THE PROBLEM:
Your answer must be every line of the data below that holds the string "grade", copied exactly.
DATA FOR THIS TASK below:
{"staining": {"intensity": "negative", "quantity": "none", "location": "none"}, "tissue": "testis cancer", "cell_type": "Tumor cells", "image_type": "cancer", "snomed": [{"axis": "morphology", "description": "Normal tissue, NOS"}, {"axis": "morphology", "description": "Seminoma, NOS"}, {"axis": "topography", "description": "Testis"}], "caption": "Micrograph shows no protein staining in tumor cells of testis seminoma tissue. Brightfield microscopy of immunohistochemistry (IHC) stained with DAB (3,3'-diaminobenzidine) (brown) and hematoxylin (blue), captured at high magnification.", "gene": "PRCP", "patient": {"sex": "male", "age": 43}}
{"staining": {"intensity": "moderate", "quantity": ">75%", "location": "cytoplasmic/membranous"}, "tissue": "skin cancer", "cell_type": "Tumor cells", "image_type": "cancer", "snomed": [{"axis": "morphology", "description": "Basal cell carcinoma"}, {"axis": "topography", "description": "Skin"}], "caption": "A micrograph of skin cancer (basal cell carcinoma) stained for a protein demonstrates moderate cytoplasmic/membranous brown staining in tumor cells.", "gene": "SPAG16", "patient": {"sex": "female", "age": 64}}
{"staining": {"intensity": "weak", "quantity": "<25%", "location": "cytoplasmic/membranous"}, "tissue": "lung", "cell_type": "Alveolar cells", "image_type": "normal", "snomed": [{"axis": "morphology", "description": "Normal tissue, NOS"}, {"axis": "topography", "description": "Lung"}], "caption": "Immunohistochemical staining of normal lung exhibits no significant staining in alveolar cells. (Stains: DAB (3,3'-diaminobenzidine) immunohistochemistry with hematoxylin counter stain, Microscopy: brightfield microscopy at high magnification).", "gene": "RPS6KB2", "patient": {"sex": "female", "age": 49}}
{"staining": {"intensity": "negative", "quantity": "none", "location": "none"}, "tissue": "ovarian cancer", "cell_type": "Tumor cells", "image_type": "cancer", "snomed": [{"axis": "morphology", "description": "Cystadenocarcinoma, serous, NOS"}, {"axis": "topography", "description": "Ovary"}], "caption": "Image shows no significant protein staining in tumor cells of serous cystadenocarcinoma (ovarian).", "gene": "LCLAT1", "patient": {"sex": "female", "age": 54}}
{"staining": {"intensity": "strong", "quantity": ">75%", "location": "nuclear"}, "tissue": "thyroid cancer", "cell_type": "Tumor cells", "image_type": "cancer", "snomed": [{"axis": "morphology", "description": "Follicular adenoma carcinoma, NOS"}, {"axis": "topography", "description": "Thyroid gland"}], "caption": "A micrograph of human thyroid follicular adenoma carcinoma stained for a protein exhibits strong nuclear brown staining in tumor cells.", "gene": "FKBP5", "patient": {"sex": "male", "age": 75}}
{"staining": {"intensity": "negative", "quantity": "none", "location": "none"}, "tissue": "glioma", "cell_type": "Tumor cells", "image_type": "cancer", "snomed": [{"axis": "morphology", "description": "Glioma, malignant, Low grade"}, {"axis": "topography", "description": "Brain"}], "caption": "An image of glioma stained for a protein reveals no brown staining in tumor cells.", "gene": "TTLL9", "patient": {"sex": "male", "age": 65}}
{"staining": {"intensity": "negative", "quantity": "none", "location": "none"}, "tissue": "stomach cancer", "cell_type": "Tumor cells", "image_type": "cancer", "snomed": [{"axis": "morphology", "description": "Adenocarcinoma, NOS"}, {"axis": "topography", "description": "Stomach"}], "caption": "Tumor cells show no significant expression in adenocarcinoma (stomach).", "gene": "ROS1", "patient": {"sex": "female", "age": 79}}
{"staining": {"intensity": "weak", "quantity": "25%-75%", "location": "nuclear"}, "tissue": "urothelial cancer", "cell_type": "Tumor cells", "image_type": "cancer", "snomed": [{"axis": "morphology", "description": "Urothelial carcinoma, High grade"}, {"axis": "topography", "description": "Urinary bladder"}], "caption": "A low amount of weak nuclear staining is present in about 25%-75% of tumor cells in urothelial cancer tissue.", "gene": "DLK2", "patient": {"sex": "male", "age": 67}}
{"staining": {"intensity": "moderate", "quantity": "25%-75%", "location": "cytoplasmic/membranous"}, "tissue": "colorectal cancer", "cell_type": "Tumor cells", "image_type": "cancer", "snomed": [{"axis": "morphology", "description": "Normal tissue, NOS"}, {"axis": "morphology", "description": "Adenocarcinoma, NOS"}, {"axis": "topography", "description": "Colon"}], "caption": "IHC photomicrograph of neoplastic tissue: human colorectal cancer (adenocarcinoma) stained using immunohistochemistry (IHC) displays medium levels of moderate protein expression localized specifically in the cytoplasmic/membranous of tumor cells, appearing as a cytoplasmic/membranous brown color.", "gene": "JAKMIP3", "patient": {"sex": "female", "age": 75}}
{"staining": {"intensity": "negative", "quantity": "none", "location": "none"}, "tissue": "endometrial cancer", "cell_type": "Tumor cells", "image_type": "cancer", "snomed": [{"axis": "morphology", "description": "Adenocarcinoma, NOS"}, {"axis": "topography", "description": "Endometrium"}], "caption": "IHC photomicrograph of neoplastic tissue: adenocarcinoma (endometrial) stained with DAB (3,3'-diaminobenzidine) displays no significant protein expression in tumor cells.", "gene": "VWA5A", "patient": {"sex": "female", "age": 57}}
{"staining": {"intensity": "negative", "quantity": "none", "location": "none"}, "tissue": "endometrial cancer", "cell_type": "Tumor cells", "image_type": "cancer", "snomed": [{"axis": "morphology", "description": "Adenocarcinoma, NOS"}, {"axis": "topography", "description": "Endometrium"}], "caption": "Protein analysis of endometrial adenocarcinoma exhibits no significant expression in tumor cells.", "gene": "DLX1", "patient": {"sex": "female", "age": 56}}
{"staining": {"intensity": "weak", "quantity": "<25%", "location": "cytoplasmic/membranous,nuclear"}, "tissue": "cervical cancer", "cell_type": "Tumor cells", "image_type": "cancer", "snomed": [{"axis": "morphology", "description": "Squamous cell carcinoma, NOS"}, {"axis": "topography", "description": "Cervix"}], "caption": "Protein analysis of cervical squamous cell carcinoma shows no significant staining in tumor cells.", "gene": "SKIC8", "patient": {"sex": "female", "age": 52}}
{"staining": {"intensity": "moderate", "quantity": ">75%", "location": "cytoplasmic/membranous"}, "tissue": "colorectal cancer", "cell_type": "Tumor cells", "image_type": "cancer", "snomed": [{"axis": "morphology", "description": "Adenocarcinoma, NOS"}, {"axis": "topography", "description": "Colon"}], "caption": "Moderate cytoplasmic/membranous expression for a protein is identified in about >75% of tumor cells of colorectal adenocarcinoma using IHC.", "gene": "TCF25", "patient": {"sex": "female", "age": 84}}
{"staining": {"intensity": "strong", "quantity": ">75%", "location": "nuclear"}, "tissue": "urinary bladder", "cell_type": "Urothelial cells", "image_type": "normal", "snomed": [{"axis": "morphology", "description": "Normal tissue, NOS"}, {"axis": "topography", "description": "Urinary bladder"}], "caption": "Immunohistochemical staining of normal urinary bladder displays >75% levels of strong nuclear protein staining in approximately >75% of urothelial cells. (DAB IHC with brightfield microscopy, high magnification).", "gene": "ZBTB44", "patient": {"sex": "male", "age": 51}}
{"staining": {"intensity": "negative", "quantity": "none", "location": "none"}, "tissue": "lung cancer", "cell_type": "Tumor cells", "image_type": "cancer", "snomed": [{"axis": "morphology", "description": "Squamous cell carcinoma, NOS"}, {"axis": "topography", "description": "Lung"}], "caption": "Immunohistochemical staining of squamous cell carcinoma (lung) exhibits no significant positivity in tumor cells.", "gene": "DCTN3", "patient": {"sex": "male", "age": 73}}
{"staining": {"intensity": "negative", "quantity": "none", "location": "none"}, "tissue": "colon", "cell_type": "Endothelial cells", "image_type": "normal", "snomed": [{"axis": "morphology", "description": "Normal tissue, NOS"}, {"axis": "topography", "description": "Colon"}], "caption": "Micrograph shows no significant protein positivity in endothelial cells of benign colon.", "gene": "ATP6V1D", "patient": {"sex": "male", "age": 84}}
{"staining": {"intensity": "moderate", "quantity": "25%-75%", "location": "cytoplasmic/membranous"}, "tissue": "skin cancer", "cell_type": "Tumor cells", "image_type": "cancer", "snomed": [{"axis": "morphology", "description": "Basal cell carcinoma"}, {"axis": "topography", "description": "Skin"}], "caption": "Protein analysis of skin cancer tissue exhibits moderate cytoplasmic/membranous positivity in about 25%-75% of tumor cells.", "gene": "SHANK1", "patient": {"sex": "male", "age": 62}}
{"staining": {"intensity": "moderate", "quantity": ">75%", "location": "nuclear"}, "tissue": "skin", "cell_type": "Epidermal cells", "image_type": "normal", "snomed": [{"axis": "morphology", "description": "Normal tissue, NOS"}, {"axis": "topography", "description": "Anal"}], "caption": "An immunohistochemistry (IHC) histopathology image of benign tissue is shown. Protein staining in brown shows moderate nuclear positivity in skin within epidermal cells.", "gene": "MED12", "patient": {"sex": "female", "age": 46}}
End of DATA FOR THIS TASK.
WRITTEN RESPONSE:
{"staining": {"intensity": "negative", "quantity": "none", "location": "none"}, "tissue": "glioma", "cell_type": "Tumor cells", "image_type": "cancer", "snomed": [{"axis": "morphology", "description": "Glioma, malignant, Low grade"}, {"axis": "topography", "description": "Brain"}], "caption": "An image of glioma stained for a protein reveals no brown staining in tumor cells.", "gene": "TTLL9", "patient": {"sex": "male", "age": 65}}
{"staining": {"intensity": "weak", "quantity": "25%-75%", "location": "nuclear"}, "tissue": "urothelial cancer", "cell_type": "Tumor cells", "image_type": "cancer", "snomed": [{"axis": "morphology", "description": "Urothelial carcinoma, High grade"}, {"axis": "topography", "description": "Urinary bladder"}], "caption": "A low amount of weak nuclear staining is present in about 25%-75% of tumor cells in urothelial cancer tissue.", "gene": "DLK2", "patient": {"sex": "male", "age": 67}}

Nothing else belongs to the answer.